Revision comparison data:
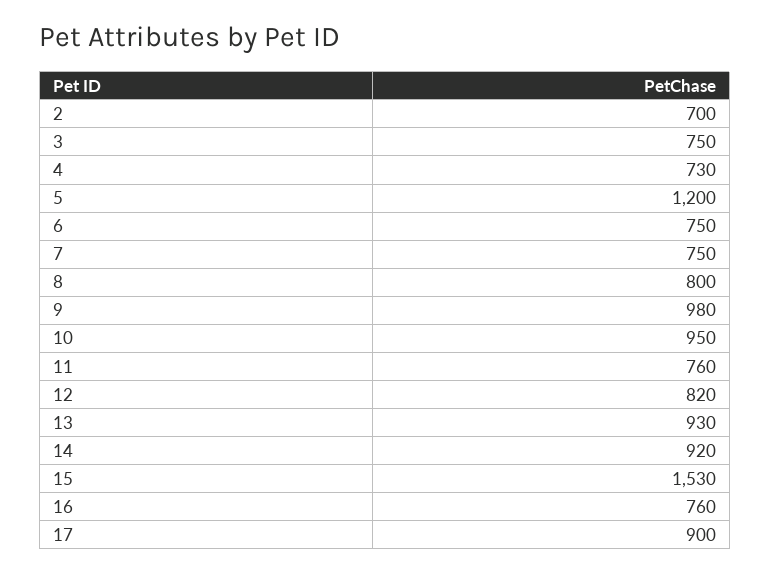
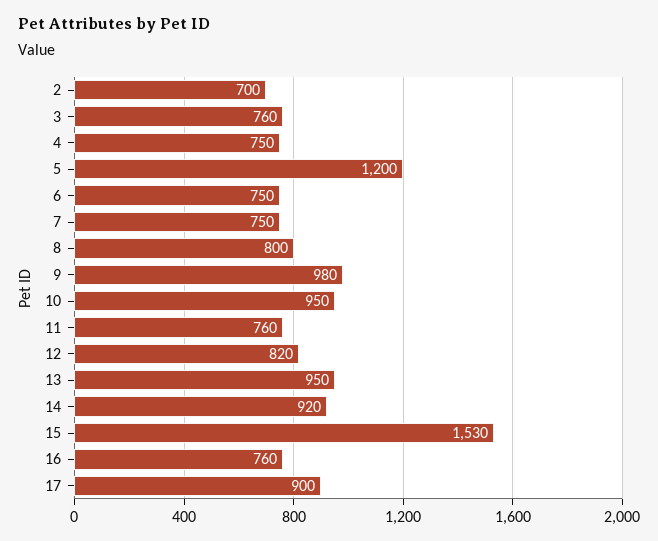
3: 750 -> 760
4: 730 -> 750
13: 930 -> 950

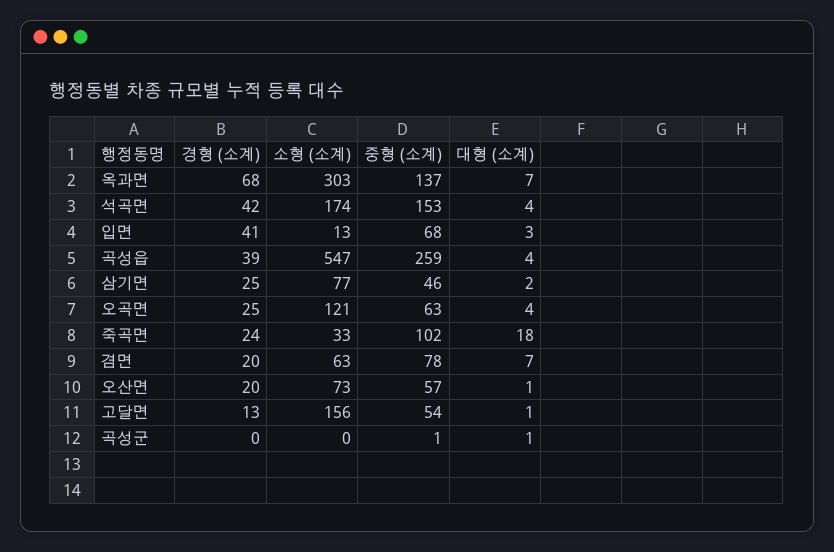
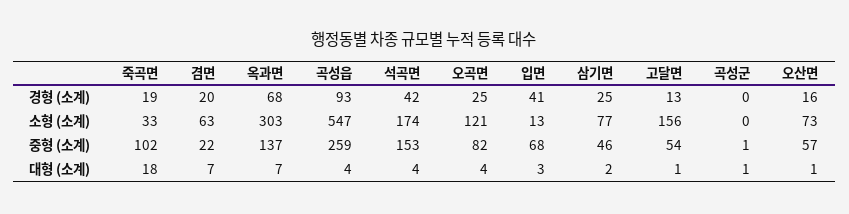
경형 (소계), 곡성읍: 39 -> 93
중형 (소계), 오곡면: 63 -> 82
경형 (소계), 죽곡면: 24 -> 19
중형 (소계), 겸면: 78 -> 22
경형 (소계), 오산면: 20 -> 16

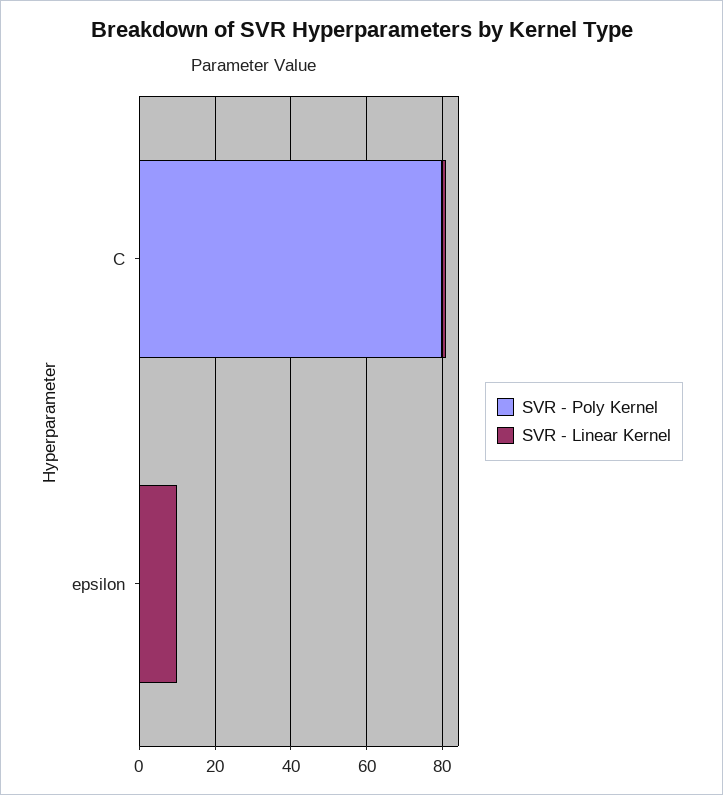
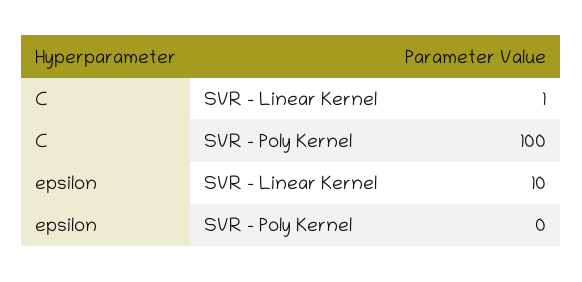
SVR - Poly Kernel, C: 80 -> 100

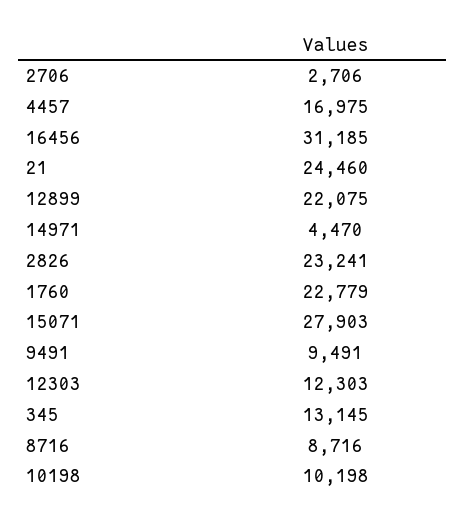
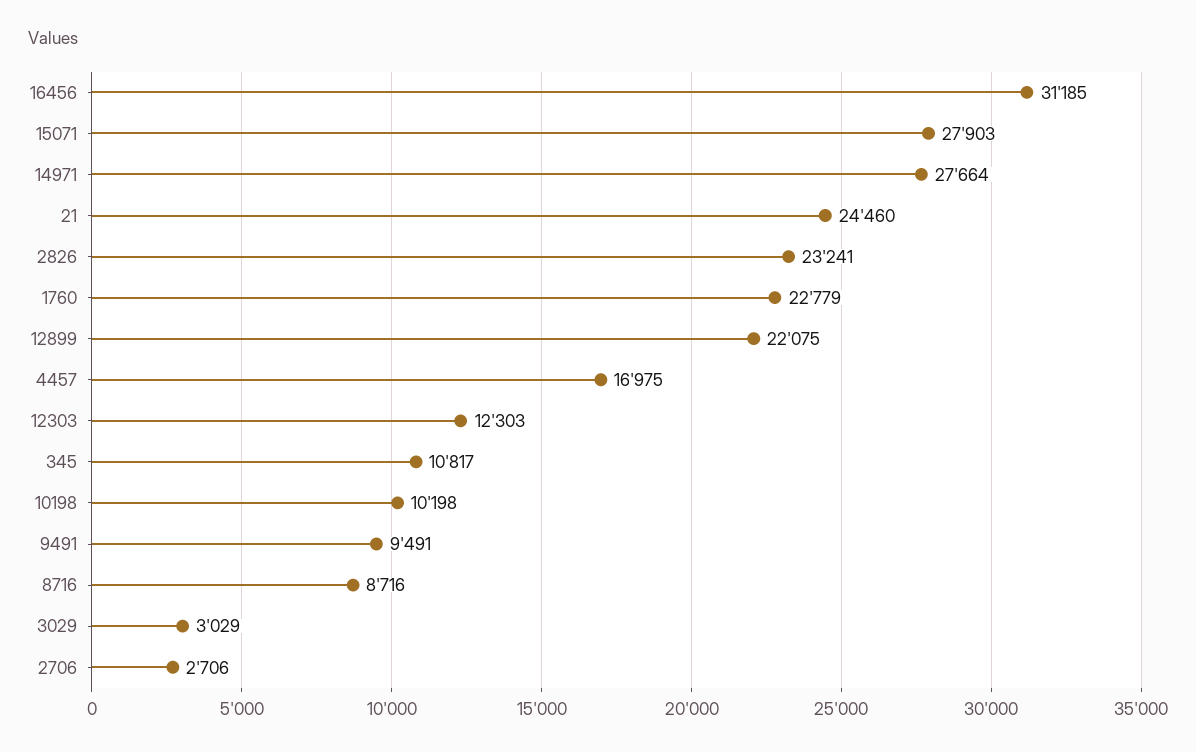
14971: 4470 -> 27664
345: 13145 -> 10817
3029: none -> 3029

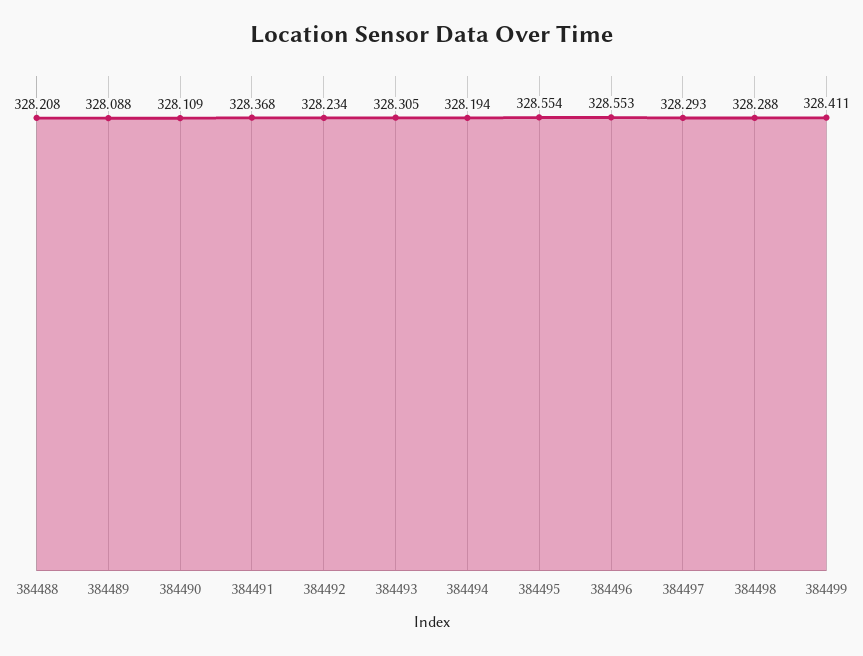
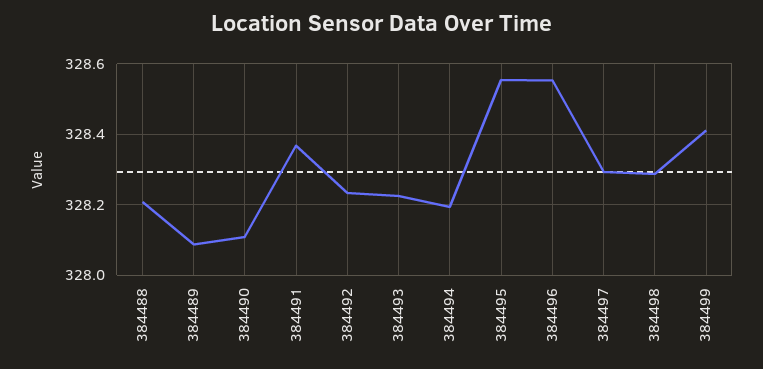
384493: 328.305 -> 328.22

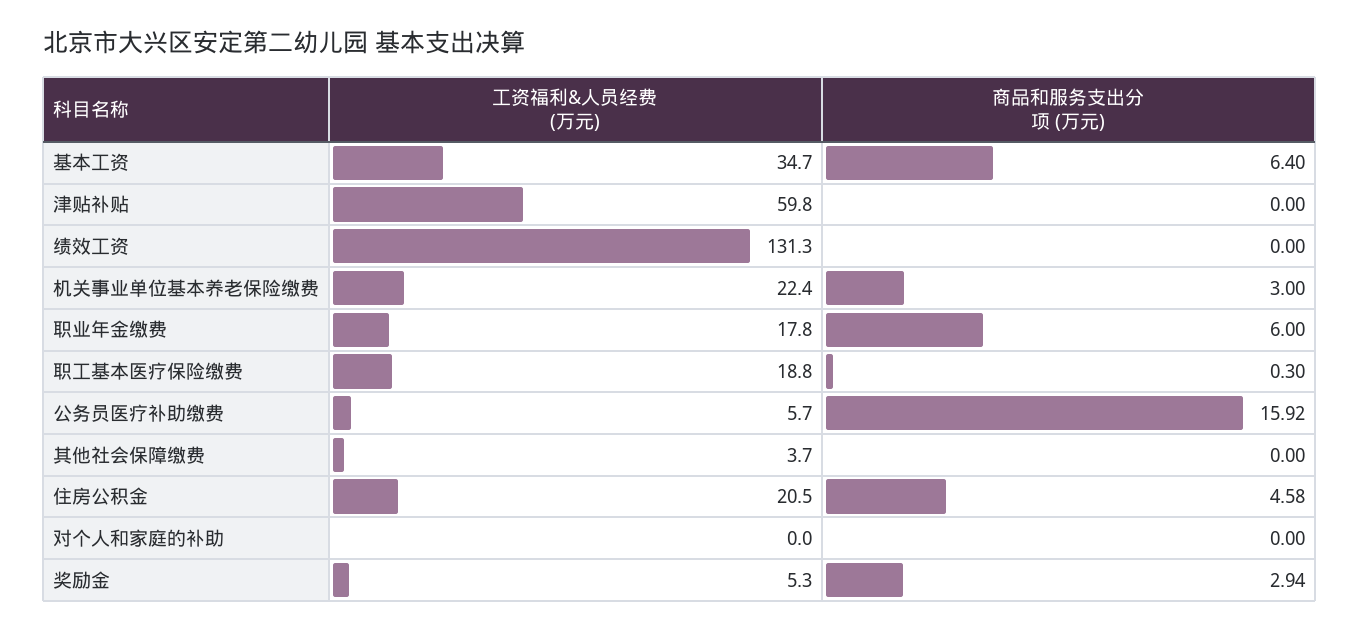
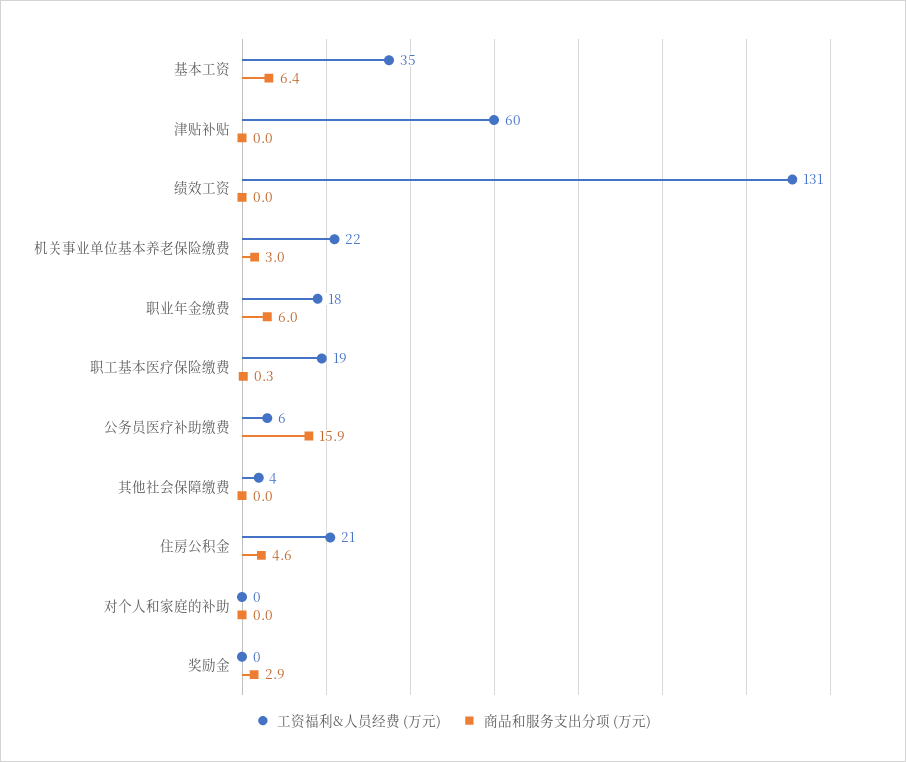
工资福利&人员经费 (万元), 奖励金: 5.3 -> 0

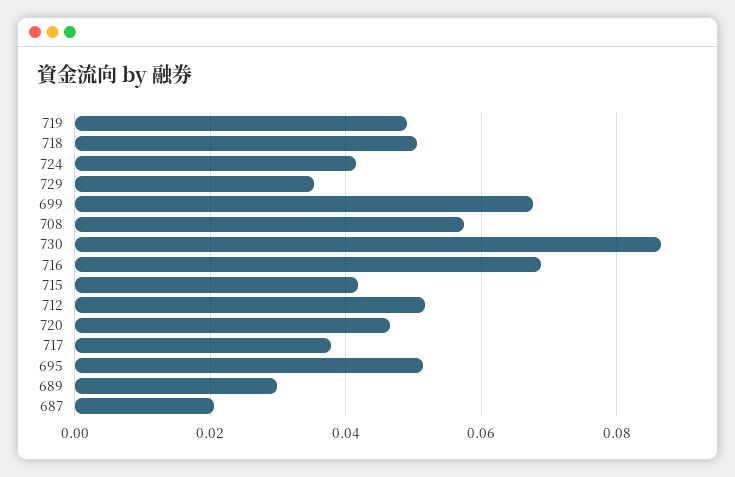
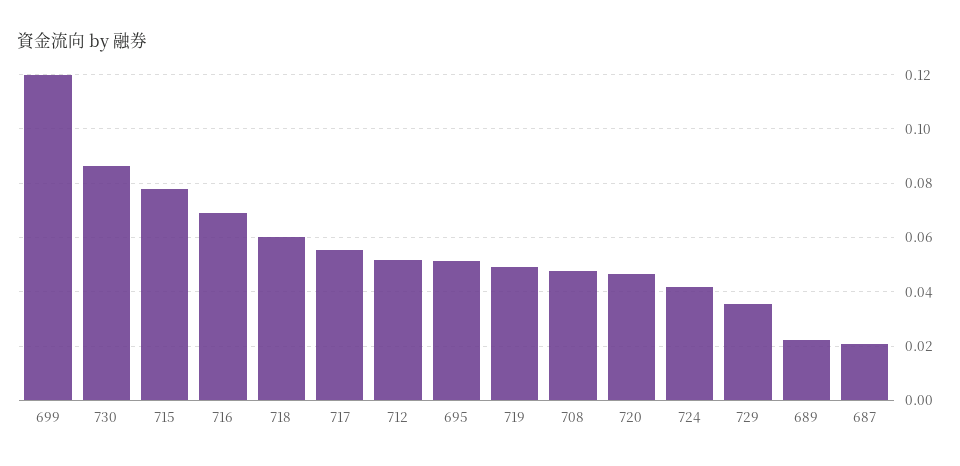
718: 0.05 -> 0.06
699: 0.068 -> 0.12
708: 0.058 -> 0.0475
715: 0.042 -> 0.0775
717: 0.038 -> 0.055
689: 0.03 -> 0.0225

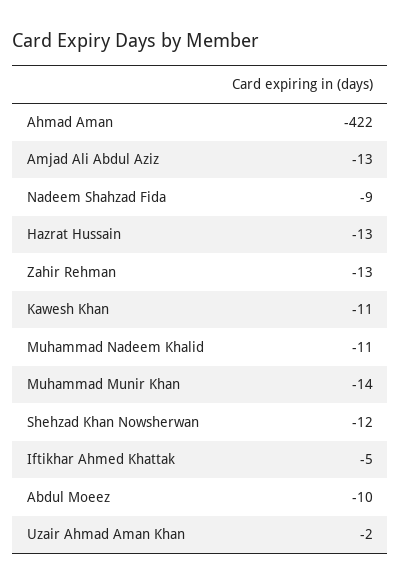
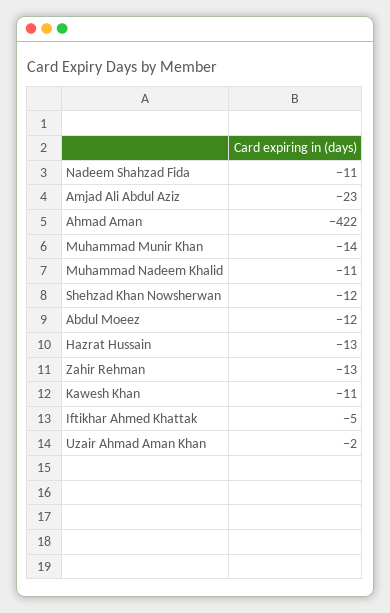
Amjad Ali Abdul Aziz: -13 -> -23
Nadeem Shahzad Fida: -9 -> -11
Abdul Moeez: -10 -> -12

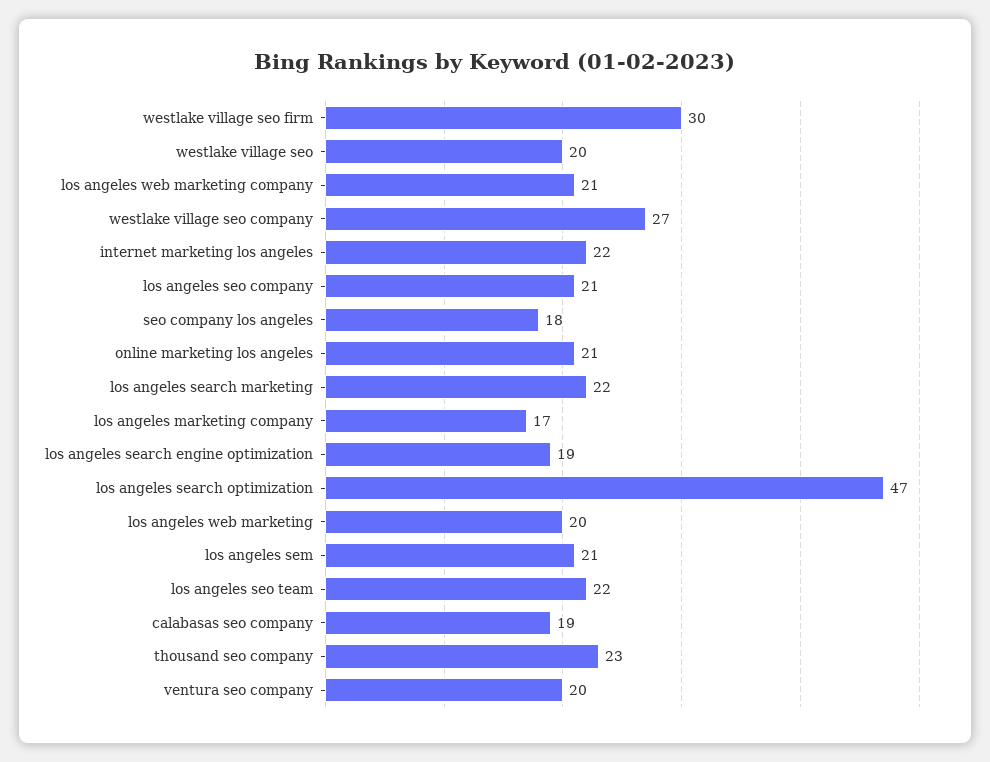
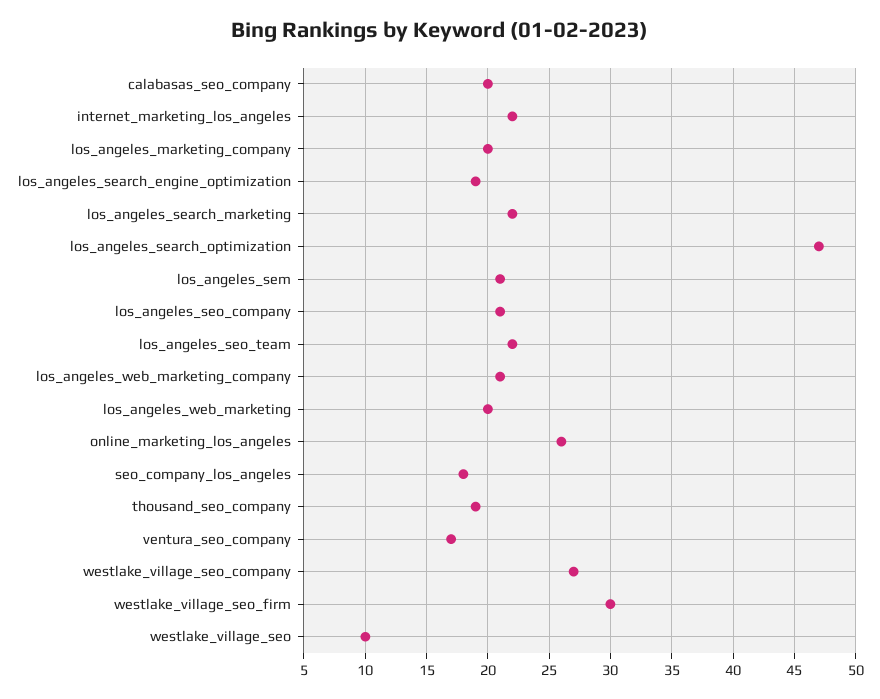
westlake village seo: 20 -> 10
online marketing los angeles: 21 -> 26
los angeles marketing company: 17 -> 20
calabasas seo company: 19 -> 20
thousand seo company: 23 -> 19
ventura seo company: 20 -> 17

* [Task prompt] With the pictures omitted, restate word for word the lines above from the line that has "경형 (소계), 죽곡면: 24 -> 19" up to and including the line that has "westlake village seo: 20 -> 10", and no other lines.

* [Response]
경형 (소계), 죽곡면: 24 -> 19
중형 (소계), 겸면: 78 -> 22
경형 (소계), 오산면: 20 -> 16

SVR - Poly Kernel, C: 80 -> 100

14971: 4470 -> 27664
345: 13145 -> 10817
3029: none -> 3029

384493: 328.305 -> 328.22

工资福利&人员经费 (万元), 奖励金: 5.3 -> 0

718: 0.05 -> 0.06
699: 0.068 -> 0.12
708: 0.058 -> 0.0475
715: 0.042 -> 0.0775
717: 0.038 -> 0.055
689: 0.03 -> 0.0225

Amjad Ali Abdul Aziz: -13 -> -23
Nadeem Shahzad Fida: -9 -> -11
Abdul Moeez: -10 -> -12

westlake village seo: 20 -> 10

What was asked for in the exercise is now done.